* **Your goal**
Copy the entries word for word, from the start of the entries through the line containing "Approximately how many times larger is the value at 22076", including both ends.

(Dataset entries)
***
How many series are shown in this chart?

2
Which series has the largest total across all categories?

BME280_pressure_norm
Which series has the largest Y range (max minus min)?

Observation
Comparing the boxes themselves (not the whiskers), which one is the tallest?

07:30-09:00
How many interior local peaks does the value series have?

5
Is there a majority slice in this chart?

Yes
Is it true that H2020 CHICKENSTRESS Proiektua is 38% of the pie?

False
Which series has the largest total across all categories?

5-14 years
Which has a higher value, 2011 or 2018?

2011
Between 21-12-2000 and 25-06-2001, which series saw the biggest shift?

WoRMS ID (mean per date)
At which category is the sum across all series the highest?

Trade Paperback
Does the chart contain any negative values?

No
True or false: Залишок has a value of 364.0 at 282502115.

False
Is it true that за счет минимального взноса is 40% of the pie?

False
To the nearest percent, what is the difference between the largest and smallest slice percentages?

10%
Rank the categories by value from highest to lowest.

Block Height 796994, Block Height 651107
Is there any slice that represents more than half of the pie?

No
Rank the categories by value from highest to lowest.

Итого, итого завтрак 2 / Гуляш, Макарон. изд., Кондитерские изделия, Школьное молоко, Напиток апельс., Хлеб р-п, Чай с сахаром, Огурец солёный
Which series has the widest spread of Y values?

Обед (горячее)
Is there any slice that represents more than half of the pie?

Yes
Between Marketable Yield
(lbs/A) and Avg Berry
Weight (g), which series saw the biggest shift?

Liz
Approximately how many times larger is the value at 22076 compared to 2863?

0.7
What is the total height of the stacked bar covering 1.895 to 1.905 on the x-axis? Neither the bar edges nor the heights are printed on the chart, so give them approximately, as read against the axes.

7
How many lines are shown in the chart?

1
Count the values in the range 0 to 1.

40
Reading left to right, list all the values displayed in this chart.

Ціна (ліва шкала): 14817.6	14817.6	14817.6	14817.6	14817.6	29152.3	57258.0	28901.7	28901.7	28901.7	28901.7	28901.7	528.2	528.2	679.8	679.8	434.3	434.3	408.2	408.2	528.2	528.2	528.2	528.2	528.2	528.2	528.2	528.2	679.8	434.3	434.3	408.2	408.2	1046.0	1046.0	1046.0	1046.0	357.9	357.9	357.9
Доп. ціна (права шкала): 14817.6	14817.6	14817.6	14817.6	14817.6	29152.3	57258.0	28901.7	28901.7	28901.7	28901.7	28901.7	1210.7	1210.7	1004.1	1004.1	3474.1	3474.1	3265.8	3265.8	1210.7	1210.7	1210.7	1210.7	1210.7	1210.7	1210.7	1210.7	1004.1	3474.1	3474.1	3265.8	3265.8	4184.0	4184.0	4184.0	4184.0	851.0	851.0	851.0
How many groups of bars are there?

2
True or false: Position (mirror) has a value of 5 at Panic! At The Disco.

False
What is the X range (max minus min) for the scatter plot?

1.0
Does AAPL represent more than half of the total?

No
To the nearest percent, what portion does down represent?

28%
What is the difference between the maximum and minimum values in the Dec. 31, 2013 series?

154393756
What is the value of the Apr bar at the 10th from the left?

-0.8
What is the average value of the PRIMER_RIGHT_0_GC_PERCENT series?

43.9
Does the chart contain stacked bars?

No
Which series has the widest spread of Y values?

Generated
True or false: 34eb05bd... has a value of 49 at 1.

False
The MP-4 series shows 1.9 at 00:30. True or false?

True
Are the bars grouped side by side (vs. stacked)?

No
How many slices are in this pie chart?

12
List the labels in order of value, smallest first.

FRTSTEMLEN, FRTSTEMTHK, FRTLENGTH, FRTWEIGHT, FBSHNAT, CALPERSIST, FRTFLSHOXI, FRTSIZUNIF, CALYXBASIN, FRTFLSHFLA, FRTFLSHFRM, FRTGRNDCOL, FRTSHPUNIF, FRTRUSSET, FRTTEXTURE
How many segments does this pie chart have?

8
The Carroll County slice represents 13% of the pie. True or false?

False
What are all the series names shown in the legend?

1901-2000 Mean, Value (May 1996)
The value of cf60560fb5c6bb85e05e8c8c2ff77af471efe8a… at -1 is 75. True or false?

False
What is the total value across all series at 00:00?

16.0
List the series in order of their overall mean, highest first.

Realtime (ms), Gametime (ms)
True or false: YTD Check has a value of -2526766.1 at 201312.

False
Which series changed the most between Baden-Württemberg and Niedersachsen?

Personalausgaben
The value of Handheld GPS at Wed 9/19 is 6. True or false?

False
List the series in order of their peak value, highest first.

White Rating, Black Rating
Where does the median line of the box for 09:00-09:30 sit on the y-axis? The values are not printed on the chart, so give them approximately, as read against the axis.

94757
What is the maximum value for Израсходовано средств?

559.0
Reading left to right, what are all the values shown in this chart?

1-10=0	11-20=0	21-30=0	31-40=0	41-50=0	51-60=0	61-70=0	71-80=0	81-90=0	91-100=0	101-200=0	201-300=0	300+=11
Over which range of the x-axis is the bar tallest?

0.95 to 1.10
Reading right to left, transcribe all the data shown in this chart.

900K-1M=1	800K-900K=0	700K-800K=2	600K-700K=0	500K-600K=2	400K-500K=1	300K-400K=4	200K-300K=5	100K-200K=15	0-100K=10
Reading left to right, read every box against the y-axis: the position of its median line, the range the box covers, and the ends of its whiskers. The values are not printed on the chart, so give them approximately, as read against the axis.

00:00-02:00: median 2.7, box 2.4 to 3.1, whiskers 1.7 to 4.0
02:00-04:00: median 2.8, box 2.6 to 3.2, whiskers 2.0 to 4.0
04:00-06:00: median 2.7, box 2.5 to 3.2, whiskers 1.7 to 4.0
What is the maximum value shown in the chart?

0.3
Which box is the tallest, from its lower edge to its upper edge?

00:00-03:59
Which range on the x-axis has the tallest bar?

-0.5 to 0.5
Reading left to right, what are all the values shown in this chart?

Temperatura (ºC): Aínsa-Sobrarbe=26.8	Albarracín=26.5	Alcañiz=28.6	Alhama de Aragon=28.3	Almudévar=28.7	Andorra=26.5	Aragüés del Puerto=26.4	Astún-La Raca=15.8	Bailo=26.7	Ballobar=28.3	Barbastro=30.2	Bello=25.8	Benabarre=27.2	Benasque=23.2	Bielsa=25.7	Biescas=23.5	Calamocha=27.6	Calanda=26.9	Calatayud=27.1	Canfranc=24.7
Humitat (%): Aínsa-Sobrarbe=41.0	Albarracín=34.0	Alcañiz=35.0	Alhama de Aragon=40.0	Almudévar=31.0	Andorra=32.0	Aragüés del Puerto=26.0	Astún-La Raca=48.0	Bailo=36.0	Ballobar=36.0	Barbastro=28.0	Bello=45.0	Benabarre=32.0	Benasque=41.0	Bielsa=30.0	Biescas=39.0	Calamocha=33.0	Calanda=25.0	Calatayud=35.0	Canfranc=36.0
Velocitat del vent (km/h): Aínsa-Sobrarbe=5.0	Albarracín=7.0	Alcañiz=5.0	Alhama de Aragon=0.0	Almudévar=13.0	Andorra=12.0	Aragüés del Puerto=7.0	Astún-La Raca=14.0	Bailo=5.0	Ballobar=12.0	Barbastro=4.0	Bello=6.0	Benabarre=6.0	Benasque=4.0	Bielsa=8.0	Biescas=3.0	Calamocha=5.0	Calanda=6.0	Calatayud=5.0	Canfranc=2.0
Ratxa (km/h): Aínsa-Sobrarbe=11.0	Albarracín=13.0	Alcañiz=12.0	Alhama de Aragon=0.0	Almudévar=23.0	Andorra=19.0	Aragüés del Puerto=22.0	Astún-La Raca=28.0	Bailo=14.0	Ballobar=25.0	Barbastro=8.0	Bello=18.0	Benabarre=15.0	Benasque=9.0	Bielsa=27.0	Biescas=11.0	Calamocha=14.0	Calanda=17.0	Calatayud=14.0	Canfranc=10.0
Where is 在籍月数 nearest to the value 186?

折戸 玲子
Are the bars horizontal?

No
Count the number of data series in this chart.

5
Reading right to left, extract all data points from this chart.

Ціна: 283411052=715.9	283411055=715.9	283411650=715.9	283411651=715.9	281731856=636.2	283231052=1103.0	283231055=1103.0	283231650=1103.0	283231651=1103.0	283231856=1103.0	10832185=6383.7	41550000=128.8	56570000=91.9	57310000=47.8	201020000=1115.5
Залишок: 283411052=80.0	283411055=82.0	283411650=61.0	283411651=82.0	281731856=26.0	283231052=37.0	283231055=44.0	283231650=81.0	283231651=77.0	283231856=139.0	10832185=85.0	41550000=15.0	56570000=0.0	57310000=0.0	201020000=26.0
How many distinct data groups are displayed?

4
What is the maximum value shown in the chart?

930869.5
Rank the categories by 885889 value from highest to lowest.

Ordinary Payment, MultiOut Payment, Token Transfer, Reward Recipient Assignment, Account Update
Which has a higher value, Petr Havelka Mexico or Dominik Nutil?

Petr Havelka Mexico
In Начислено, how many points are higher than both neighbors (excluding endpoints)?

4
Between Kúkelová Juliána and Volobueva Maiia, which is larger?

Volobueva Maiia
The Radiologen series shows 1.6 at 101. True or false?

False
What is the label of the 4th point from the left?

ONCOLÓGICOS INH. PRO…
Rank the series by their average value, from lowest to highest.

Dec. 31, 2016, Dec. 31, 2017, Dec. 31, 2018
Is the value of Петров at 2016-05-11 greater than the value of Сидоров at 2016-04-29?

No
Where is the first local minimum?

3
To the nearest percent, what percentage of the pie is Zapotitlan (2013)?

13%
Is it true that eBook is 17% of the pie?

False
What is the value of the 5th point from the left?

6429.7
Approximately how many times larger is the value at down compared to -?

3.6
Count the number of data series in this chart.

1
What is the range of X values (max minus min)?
***
* **Solution to this exercise**
How many series are shown in this chart?

2
Which series has the largest total across all categories?

BME280_pressure_norm
Which series has the largest Y range (max minus min)?

Observation
Comparing the boxes themselves (not the whiskers), which one is the tallest?

07:30-09:00
How many interior local peaks does the value series have?

5
Is there a majority slice in this chart?

Yes
Is it true that H2020 CHICKENSTRESS Proiektua is 38% of the pie?

False
Which series has the largest total across all categories?

5-14 years
Which has a higher value, 2011 or 2018?

2011
Between 21-12-2000 and 25-06-2001, which series saw the biggest shift?

WoRMS ID (mean per date)
At which category is the sum across all series the highest?

Trade Paperback
Does the chart contain any negative values?

No
True or false: Залишок has a value of 364.0 at 282502115.

False
Is it true that за счет минимального взноса is 40% of the pie?

False
To the nearest percent, what is the difference between the largest and smallest slice percentages?

10%
Rank the categories by value from highest to lowest.

Block Height 796994, Block Height 651107
Is there any slice that represents more than half of the pie?

No
Rank the categories by value from highest to lowest.

Итого, итого завтрак 2 / Гуляш, Макарон. изд., Кондитерские изделия, Школьное молоко, Напиток апельс., Хлеб р-п, Чай с сахаром, Огурец солёный
Which series has the widest spread of Y values?

Обед (горячее)
Is there any slice that represents more than half of the pie?

Yes
Between Marketable Yield
(lbs/A) and Avg Berry
Weight (g), which series saw the biggest shift?

Liz
Approximately how many times larger is the value at 22076 compared to 2863?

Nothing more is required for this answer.